My brain is full from a week of politics so here are three randomly separate blog topics that I may or may not expand on someday:
— Random thought No. 1: Isn’t that a cool photo (Just Wright Citrus standards) from today’s blog of the Chassahowitzka River? Chazz is an awesome community, tucked away in the county’s southwest corner — serene, quiet, unassuming.
Chassahowitzka doesn’t get much press and I’m sure that’s how the folks there prefer it. I will say this though: As Citrus County experiences growth, Chassahowitzka remains one of the true escapes. There aren’t too many places within Citrus County that offer sincere, “this is how we are,” way of life.
It’s old Florida. A place deserving of respect and protection.

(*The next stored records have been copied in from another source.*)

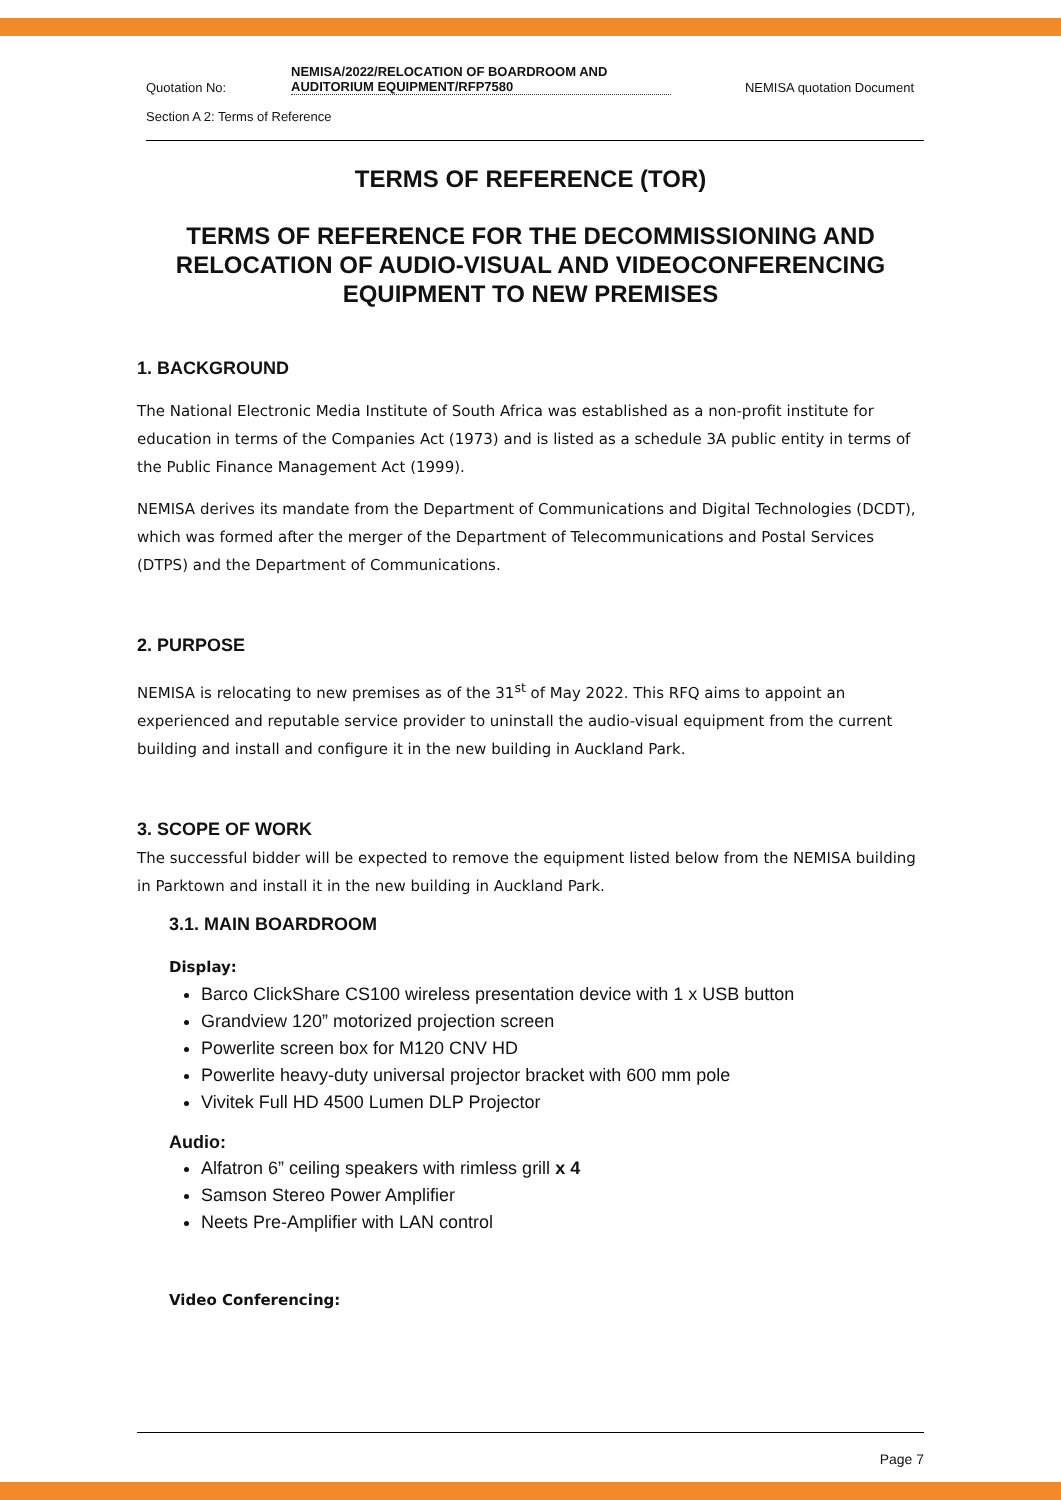Quotation No:
NEMISA/2022/RELOCATION OF BOARDROOM AND AUDITORIUM EQUIPMENT/RFP7580
NEMISA quotation Document
Section A 2: Terms of Reference
TERMS OF REFERENCE (TOR)
TERMS OF REFERENCE FOR THE DECOMMISSIONING AND RELOCATION OF AUDIO-VISUAL AND VIDEOCONFERENCING EQUIPMENT TO NEW PREMISES
1. BACKGROUND
The National Electronic Media Institute of South Africa was established as a non-profit institute for education in terms of the Companies Act (1973) and is listed as a schedule 3A public entity in terms of the Public Finance Management Act (1999).
NEMISA derives its mandate from the Department of Communications and Digital Technologies (DCDT), which was formed after the merger of the Department of Telecommunications and Postal Services (DTPS) and the Department of Communications.
2. PURPOSE
NEMISA is relocating to new premises as of the 31<sup>st</sup> of May 2022. This RFQ aims to appoint an experienced and reputable service provider to uninstall the audio-visual equipment from the current building and install and configure it in the new building in Auckland Park.
3. SCOPE OF WORK
The successful bidder will be expected to remove the equipment listed below from the NEMISA building in Parktown and install it in the new building in Auckland Park.
3.1. MAIN BOARDROOM
Display:
Barco ClickShare CS100 wireless presentation device with 1 x USB button
Grandview 120” motorized projection screen
Powerlite screen box for M120 CNV HD
Powerlite heavy-duty universal projector bracket with 600 mm pole
Vivitek Full HD 4500 Lumen DLP Projector
Audio:
Alfatron 6” ceiling speakers with rimless grill x 4
Samson Stereo Power Amplifier
Neets Pre-Amplifier with LAN control
Video Conferencing:
Page 7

So it’s a real shock to the senses when, after taking that leisurely drive, I come around a little bend on Miss Maggie Drive and — WHAM! — it’s urban Florida awaiting at U.S. 19. That intersection is everything to dislike about our state — commercial ugliness dressed up in nice shiny new colors.
Don't get me wrong. I frequent Publix and McDonalds like everyone else. And maybe any other intersection wouldn't be so striking.

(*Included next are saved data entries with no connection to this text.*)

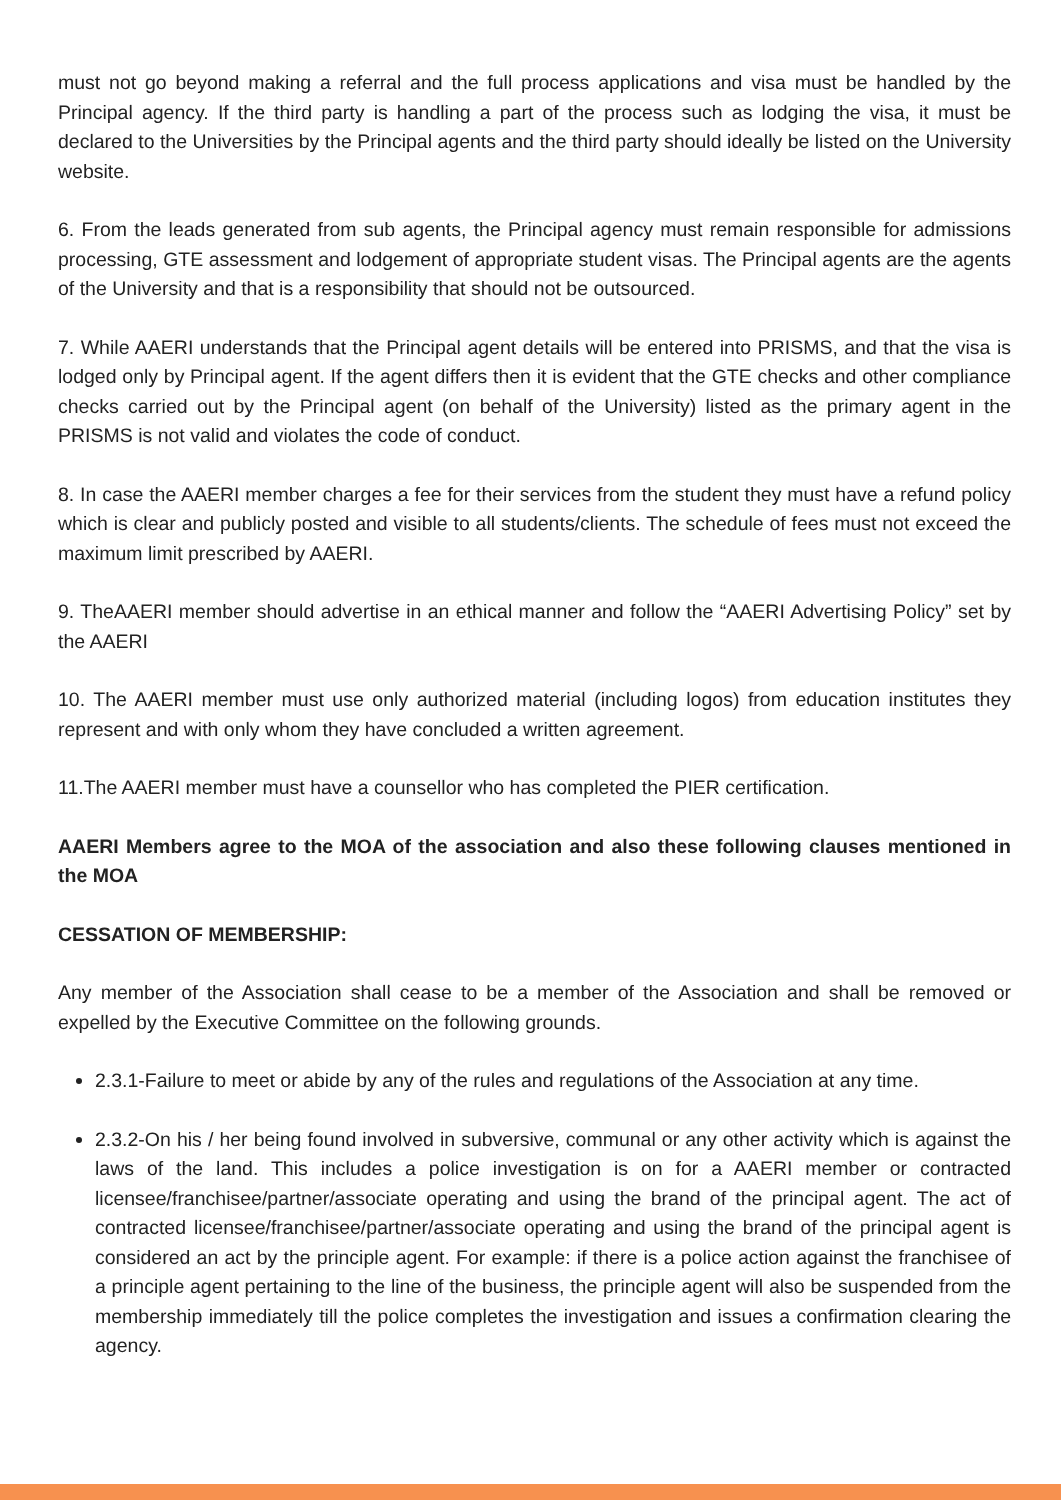must not go beyond making a referral and the full process applications and visa must be handled by the Principal agency. If the third party is handling a part of the process such as lodging the visa, it must be declared to the Universities by the Principal agents and the third party should ideally be listed on the University website.
6. From the leads generated from sub agents, the Principal agency must remain responsible for admissions processing, GTE assessment and lodgement of appropriate student visas. The Principal agents are the agents of the University and that is a responsibility that should not be outsourced.
7. While AAERI understands that the Principal agent details will be entered into PRISMS, and that the visa is lodged only by Principal agent. If the agent differs then it is evident that the GTE checks and other compliance checks carried out by the Principal agent (on behalf of the University) listed as the primary agent in the PRISMS is not valid and violates the code of conduct.
8. In case the AAERI member charges a fee for their services from the student they must have a refund policy which is clear and publicly posted and visible to all students/clients. The schedule of fees must not exceed the maximum limit prescribed by AAERI.
9. TheAAERI member should advertise in an ethical manner and follow the “AAERI Advertising Policy” set by the AAERI
10. The AAERI member must use only authorized material (including logos) from education institutes they represent and with only whom they have concluded a written agreement.
11.The AAERI member must have a counsellor who has completed the PIER certification.
AAERI Members agree to the MOA of the association and also these following clauses mentioned in the MOA
CESSATION OF MEMBERSHIP:
Any member of the Association shall cease to be a member of the Association and shall be removed or expelled by the Executive Committee on the following grounds.
2.3.1-Failure to meet or abide by any of the rules and regulations of the Association at any time.
2.3.2-On his / her being found involved in subversive, communal or any other activity which is against the laws of the land. This includes a police investigation is on for a AAERI member or contracted licensee/franchisee/partner/associate operating and using the brand of the principal agent. The act of contracted licensee/franchisee/partner/associate operating and using the brand of the principal agent is considered an act by the principle agent. For example: if there is a police action against the franchisee of a principle agent pertaining to the line of the business, the principle agent will also be suspended from the membership immediately till the police completes the investigation and issues a confirmation clearing the agency.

What a contrast. I can’t think of a less Chassahowitzka-looking environment than the one right outside their own community. It’s almost like being snapped back to life after a day in hiding.
Both have their roles. I like the yo-yo cookies at Publix. I enjoy driving through Chassahowitzka. Get the picture?

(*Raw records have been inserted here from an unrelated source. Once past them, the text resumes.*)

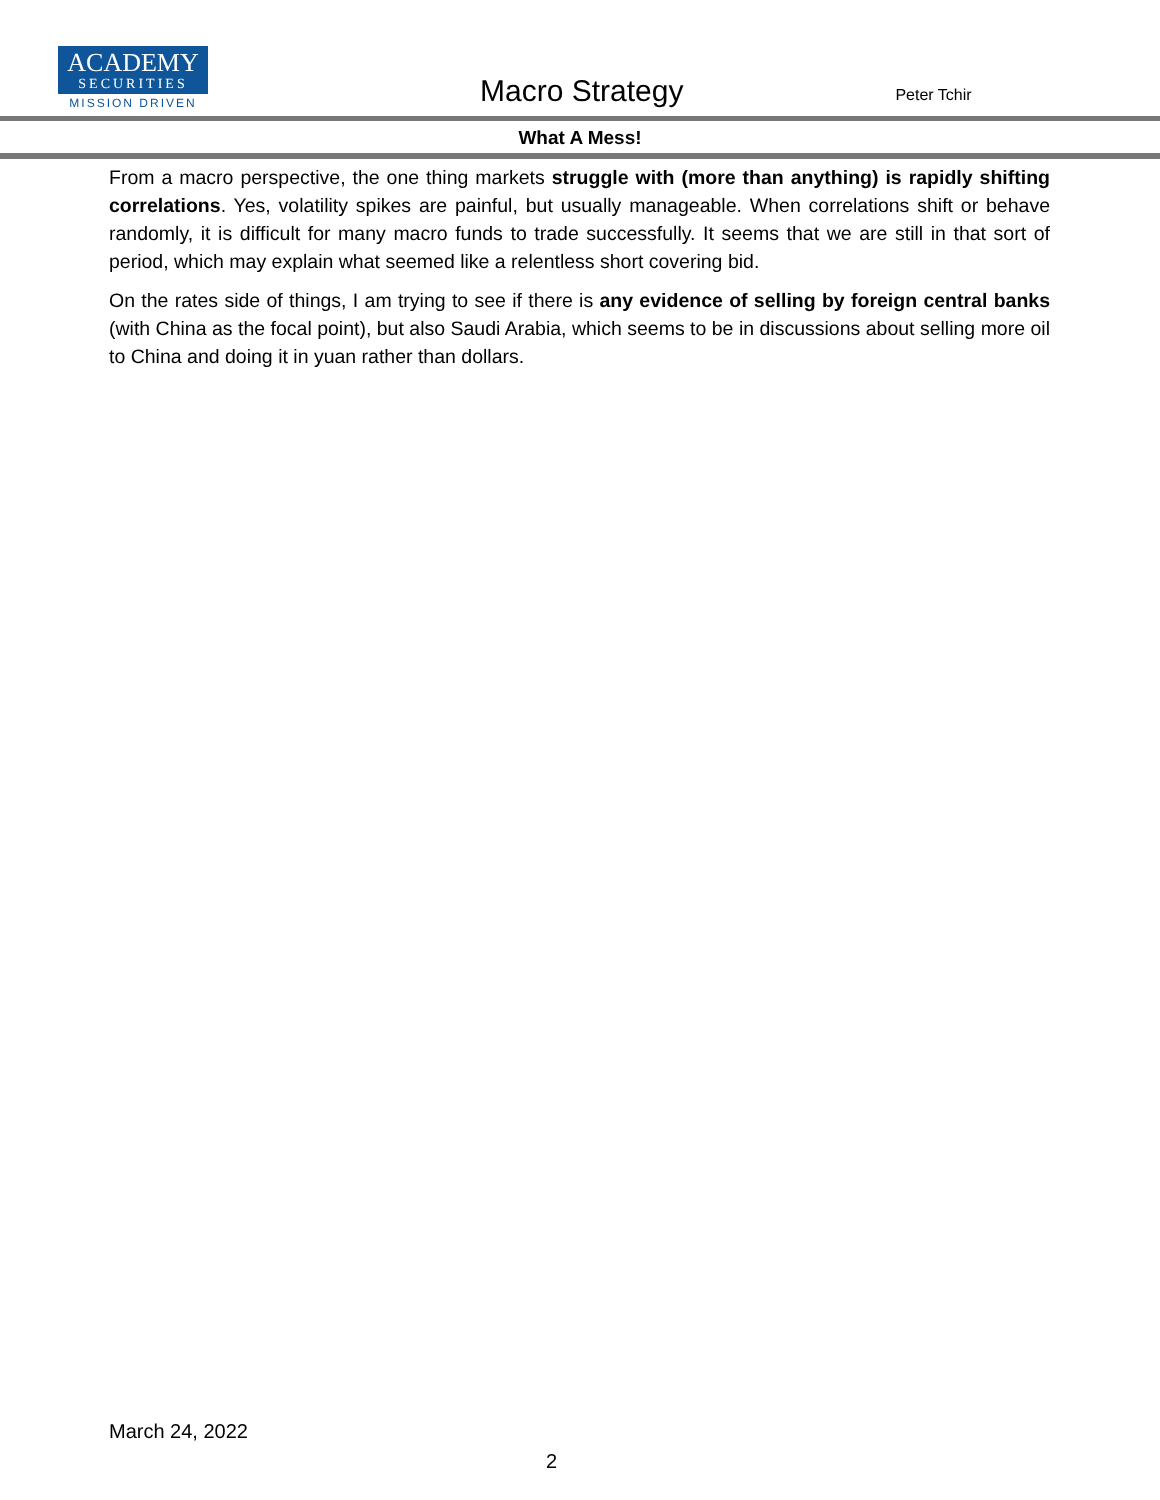ACADEMY
SECURITIES
MISSION DRIVEN
Macro Strategy
Peter Tchir
What A Mess!
From a macro perspective, the one thing markets struggle with (more than anything) is rapidly shifting correlations. Yes, volatility spikes are painful, but usually manageable. When correlations shift or behave randomly, it is difficult for many macro funds to trade successfully. It seems that we are still in that sort of period, which may explain what seemed like a relentless short covering bid.
On the rates side of things, I am trying to see if there is any evidence of selling by foreign central banks (with China as the focal point), but also Saudi Arabia, which seems to be in discussions about selling more oil to China and doing it in yuan rather than dollars.
March 24, 2022
2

— Random thought No. 2: I didn’t forget about the Commission Email Thursday. We bumped it a day for the Rebecca Bays stuff, and I’m bumping it again because of an email I saw that led to a question that hasn’t yet been answered.
But there was one email about an ages-old problem: Junky neighborhood yards and the lack of code enforcement.
I lost count how many stories I wrote at the Chronicle about code enforcement or, as the county calls it, code compliance. They all have a very similar theme: Someone has junk in the yard, won’t do anything about it. Neighbor complains to the county.
If it goes well, and mostly it will, the junk goes away. But in about 10% of the time, code compliance’s involvement does nothing but pile up paperwork, threats of liens and, on rare occasions, a visit before the judge.
Meanwhile, the junk stays there or gets worse.
The law requires due process, which means giving the offending party a lot of time in complying. Former Commissioner Brian Coleman pushed for site-specific solutions and was successful at it, getting dilapidated houses mowed down and owners threatened with jail if they didn’t clean up property.
But that doesn’t happen all that often. More often, violators who want to thumb their nose at this system do so at the community’s peril. Neighbors fume, and who can blame them?
There’s got to be a way to make this easier. Does every county in Florida deal with neighborhood slobs in the same manner?
I don’t have a solution that checks all the boxes. If someone does, let’s hear it.
— Random thought No. 3: The traffic signals in this county are making me crazy. It’s not the number of them or where they’re located. There just doesn’t seem to be any timing and it’s causing ridiculous backups.
Driving through Inverness on Main Street any given morning looks like this: Red light at Apopka. Red light at Seminole. Green light (yay!) at Line. Red light at 41. Traffic backing up more and more each time. Takes 10 minutes to drive two miles.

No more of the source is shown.